Circle has issued an additional 500 million USD in USDC, according to data from Arkham, at a time when Coinbase’s stablecoin revenue is becoming a key driver for the business.
ALERT: CIRCLE MINTED $500M USDC pic.twitter.com/y7S772oFPx
— Arkham (@arkham) February 23, 2026
Analysis by Bloomberg Intelligence reports that Coinbase’s stablecoin revenue – linked to interest income sharing from USDC reserves in partnership with Circle – could grow between two and seven times if the use of USDC in payments accelerates.
In 2025, stablecoins accounted for 19% of Coinbase’s total revenue. The company generated approximately 1 350.00 million USD in stablecoin revenue for the year, compared to 911 million USD in 2024. In the fourth quarter of 2025 alone, stablecoin revenue amounted to 364 million USD.
This comes despite a reported net loss of 667 million USD for Q4 2025. In contrast to volatile trading fees, interest income on USDC balances is emerging as a more stable and highly profitable line in the exchange’s financial statement.
Stablecoins move out of the niche
Stablecoin usage reached record scales in 2025. Total transaction volume exceeded 33 trillion USD, with USDC accounting for approximately 18.3 trillion USD, overtaking Tether (USDT), although Tether continues to lead in market capitalization.

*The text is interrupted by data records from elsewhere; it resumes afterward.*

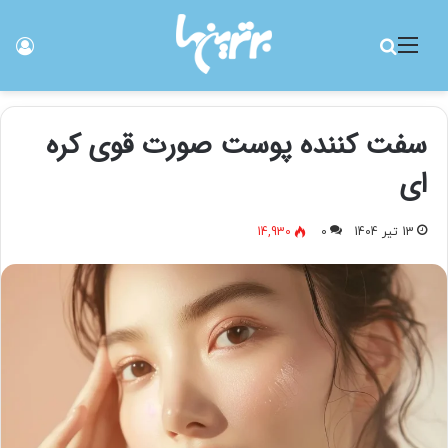
منو
جستجو برای
ورو
سفت کننده پوست صورت قوی کره
ای
13 تیر 1404
0
14,930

However, the growth in usage has placed stablecoins at the heart of the political and regulatory debate. In July 2025, President Donald Trump signed the GENIUS Act, which established a federal framework for payment stablecoins and explicitly prohibited issuers from paying interest or yield to holders.
The banking lobby supported this provision, arguing that yield-bearing stablecoins could pull deposits away from the traditional banking system.
The battle for yield
Within the negotiations for the Digital Asset Market Clarity (CLARITY) Act, an expansion of the ban is being discussed to also cover non-issuing partners – including exchanges like Coinbase – that offer “rewards” funded by interest income on reserves.
According to an early version of the Senate text, Coinbase’s ability to share part of this income with users could be restricted. In January, the company withdrew its support for the bill, objecting to such limitations.
Coinbase receives a share of the interest income from USDC reserves through its agreement with Circle, with the distribution depending on the volume of USDC distributed.
CEO Brian Armstrong told investors that if Congress bans the payment of rewards, the company would retain a larger portion of the revenue share – which would increase the margin for the stablecoin line, but at the expense of consumer yield.
The stablecoin sector is increasingly becoming strategic infrastructure for payments rather than just a tool for crypto trading. However, the question of who receives the yield from the reserves is emerging as the next key line of tension between the industry, banks, and lawmakers in Washington.